TASK INSTRUCTIONS
Give again the lines of the data from its first line through the line with "Sai che il sale può aiut". Change nothing.

INPUT: Begin

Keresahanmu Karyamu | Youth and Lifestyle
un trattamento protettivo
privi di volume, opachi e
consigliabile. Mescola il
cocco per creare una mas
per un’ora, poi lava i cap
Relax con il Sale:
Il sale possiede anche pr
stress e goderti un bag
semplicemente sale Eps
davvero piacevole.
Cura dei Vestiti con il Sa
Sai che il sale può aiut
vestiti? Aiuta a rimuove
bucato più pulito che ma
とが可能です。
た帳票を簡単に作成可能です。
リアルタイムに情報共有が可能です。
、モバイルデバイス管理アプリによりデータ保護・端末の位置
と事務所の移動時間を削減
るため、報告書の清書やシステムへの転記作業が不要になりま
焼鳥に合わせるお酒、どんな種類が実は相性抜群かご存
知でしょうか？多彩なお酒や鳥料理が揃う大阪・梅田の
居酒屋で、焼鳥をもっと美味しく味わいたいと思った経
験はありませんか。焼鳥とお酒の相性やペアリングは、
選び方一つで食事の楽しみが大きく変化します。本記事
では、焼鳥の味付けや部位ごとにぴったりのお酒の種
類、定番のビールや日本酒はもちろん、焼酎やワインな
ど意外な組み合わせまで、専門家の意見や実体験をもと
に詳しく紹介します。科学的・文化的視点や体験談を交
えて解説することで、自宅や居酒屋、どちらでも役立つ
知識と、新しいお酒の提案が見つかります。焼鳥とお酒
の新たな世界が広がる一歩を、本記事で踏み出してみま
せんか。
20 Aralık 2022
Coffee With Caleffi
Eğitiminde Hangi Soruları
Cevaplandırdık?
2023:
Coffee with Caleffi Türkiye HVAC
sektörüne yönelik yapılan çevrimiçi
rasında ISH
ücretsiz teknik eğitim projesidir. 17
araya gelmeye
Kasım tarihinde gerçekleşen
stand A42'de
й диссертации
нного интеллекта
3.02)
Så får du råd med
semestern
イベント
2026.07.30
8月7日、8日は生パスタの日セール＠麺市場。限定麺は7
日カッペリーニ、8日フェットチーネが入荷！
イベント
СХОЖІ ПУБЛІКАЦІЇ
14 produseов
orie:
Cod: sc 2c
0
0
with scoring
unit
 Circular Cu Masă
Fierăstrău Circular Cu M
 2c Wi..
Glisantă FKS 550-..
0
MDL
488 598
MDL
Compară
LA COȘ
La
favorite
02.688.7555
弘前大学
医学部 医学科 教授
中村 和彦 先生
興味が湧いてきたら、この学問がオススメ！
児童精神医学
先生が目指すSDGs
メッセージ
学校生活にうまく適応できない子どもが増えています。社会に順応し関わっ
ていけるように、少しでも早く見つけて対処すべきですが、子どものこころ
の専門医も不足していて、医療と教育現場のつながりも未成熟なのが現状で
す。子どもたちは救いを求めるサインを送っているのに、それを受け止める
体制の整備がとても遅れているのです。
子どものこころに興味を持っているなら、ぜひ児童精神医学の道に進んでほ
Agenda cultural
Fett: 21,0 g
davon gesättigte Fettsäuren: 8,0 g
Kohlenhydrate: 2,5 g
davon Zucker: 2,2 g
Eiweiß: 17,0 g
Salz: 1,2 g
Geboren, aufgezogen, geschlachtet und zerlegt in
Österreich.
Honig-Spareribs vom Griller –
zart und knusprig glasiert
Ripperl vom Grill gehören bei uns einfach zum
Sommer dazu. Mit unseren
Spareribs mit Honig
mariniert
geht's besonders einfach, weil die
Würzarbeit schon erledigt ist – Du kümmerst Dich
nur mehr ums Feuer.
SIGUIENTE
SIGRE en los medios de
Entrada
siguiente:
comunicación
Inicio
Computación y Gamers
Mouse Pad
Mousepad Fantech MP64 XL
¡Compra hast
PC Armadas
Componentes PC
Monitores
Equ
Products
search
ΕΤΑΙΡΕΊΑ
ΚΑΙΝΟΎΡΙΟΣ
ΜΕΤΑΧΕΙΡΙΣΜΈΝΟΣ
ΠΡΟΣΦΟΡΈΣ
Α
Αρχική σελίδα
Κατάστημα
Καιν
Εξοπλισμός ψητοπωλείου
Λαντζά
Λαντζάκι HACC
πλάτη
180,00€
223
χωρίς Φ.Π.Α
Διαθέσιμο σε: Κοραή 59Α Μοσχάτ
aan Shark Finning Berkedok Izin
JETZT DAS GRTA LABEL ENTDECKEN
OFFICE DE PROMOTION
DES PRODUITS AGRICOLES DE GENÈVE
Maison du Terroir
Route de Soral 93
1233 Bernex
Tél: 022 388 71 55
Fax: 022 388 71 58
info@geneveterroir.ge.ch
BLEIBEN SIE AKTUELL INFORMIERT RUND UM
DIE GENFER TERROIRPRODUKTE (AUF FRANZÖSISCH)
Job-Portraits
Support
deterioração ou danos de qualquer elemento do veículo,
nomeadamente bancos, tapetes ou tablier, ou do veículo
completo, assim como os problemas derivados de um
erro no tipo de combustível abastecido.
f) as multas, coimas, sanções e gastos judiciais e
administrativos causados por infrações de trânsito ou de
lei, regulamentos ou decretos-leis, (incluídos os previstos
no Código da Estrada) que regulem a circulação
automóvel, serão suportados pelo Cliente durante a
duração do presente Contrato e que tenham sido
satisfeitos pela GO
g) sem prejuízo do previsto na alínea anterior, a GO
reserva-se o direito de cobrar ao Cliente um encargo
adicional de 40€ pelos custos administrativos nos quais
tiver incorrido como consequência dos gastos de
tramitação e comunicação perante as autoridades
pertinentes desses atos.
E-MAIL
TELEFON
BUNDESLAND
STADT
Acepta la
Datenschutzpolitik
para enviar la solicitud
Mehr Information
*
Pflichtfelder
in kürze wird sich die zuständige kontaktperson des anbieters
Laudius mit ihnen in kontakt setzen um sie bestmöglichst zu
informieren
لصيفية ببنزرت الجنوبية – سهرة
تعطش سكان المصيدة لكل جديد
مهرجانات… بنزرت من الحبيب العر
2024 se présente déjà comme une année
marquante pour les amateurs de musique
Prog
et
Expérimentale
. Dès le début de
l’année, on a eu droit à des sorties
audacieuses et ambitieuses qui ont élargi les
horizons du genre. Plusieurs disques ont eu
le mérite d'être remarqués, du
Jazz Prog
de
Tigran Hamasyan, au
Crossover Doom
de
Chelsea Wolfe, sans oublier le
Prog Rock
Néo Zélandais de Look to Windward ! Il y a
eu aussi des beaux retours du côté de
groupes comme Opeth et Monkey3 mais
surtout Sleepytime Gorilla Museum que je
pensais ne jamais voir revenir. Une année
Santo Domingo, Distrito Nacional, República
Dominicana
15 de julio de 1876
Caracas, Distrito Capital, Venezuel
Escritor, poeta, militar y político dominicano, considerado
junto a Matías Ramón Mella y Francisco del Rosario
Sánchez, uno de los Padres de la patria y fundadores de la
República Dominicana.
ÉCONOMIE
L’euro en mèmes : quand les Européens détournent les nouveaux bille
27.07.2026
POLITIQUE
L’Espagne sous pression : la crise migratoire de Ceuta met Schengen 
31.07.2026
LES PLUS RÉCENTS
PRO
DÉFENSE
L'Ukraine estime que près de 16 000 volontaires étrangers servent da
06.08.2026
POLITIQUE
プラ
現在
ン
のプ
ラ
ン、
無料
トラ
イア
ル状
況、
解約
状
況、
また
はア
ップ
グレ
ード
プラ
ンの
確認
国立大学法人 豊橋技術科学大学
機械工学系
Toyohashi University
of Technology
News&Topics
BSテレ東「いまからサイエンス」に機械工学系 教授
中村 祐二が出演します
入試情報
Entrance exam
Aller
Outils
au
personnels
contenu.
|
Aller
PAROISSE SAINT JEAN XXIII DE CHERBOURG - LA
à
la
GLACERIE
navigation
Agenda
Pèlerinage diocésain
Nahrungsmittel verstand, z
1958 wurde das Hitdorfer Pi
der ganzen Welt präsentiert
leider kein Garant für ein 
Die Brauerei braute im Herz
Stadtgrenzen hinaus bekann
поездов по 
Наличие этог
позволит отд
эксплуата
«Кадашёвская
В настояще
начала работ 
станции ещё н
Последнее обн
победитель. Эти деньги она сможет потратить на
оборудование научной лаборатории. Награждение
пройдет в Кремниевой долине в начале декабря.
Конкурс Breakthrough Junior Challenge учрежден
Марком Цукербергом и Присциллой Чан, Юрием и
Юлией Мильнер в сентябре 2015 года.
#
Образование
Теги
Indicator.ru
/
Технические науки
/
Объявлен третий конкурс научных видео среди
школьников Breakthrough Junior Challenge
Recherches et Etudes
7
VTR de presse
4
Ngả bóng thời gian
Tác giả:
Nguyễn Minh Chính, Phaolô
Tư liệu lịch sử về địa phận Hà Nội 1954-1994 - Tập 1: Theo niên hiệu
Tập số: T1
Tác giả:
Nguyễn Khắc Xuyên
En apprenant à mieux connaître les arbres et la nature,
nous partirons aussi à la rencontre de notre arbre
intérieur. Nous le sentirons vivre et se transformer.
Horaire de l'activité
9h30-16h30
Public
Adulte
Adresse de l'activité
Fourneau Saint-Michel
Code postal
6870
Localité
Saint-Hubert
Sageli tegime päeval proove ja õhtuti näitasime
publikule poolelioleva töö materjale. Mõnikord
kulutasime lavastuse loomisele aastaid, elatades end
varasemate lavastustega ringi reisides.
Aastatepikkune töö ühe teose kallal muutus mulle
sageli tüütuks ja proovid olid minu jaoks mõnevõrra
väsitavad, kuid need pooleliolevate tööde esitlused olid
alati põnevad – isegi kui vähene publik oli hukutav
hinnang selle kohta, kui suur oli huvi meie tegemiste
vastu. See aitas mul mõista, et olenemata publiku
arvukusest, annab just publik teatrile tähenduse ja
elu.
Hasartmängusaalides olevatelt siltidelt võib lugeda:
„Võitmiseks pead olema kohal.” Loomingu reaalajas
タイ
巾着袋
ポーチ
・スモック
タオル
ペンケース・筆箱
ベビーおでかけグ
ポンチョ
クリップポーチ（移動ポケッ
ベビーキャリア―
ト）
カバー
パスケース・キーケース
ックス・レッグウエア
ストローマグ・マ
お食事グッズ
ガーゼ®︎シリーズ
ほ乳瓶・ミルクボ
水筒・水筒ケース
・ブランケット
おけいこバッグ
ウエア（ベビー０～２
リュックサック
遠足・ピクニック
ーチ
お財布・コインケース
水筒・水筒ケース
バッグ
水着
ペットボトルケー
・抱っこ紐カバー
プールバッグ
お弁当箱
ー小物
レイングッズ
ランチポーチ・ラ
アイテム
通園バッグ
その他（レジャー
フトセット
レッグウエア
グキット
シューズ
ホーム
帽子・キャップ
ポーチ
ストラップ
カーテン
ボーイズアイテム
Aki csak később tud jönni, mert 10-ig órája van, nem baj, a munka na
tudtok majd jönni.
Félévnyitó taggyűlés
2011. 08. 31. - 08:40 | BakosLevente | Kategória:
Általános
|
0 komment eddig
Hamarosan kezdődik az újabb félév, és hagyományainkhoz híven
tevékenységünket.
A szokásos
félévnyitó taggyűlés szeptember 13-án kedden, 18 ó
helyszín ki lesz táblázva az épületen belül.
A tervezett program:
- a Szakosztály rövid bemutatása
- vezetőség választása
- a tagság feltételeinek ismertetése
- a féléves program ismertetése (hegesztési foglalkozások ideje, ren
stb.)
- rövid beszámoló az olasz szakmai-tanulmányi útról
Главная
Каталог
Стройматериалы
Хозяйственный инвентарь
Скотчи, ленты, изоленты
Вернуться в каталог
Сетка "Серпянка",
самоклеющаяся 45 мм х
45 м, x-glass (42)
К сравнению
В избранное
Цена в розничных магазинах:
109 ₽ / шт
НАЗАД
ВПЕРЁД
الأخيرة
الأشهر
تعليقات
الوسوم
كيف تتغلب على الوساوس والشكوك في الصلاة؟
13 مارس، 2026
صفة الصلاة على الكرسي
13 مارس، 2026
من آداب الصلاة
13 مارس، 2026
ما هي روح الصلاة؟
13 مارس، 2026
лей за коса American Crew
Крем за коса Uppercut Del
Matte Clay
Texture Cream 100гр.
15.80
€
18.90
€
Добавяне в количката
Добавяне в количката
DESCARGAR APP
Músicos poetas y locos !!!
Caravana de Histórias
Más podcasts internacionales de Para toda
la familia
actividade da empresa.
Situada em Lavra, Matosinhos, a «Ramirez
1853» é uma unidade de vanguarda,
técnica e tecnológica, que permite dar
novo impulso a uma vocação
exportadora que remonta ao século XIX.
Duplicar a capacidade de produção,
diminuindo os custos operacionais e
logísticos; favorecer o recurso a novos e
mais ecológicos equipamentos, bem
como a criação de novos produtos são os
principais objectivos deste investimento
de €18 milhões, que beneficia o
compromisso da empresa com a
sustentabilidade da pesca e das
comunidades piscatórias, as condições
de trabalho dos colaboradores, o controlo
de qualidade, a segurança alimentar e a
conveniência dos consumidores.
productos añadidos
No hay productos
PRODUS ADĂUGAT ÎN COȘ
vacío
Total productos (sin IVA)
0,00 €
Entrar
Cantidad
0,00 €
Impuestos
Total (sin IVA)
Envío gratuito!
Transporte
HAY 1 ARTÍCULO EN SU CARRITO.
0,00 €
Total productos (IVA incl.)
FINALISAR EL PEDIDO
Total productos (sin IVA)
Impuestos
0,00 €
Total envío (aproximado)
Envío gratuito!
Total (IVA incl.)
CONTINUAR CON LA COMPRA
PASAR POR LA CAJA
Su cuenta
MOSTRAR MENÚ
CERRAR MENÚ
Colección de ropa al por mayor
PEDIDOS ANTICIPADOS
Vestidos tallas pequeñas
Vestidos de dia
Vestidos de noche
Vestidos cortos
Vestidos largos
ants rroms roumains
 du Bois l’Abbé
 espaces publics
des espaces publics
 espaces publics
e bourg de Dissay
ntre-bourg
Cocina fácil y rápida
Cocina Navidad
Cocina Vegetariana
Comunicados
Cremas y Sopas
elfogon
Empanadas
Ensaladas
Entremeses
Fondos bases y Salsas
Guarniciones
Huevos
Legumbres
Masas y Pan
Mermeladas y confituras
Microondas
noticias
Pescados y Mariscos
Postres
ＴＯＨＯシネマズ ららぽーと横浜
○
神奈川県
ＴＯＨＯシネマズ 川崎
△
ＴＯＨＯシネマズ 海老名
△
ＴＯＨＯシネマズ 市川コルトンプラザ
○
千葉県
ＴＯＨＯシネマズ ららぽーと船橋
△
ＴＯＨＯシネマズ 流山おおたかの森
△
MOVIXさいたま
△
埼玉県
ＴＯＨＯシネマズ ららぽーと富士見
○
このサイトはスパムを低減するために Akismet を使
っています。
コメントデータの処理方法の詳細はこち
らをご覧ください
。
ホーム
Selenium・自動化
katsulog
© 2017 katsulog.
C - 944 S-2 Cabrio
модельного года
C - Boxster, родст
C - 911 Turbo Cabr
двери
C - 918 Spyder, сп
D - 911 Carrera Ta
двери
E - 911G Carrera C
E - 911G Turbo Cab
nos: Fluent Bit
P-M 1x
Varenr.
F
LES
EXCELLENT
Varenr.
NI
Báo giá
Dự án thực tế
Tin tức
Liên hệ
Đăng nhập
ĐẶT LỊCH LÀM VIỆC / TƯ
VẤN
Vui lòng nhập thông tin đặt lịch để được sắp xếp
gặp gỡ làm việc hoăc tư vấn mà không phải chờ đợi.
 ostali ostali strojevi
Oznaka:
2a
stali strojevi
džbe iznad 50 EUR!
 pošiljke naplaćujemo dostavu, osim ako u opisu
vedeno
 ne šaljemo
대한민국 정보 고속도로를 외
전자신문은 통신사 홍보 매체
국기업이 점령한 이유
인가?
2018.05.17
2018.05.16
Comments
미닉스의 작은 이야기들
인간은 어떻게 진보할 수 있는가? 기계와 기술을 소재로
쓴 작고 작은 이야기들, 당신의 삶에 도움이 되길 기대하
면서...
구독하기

INPUT: End

EXERCISE ANSWER
Keresahanmu Karyamu | Youth and Lifestyle
un trattamento protettivo
privi di volume, opachi e
consigliabile. Mescola il
cocco per creare una mas
per un’ora, poi lava i cap
Relax con il Sale:
Il sale possiede anche pr
stress e goderti un bag
semplicemente sale Eps
davvero piacevole.
Cura dei Vestiti con il Sa
Sai che il sale può aiut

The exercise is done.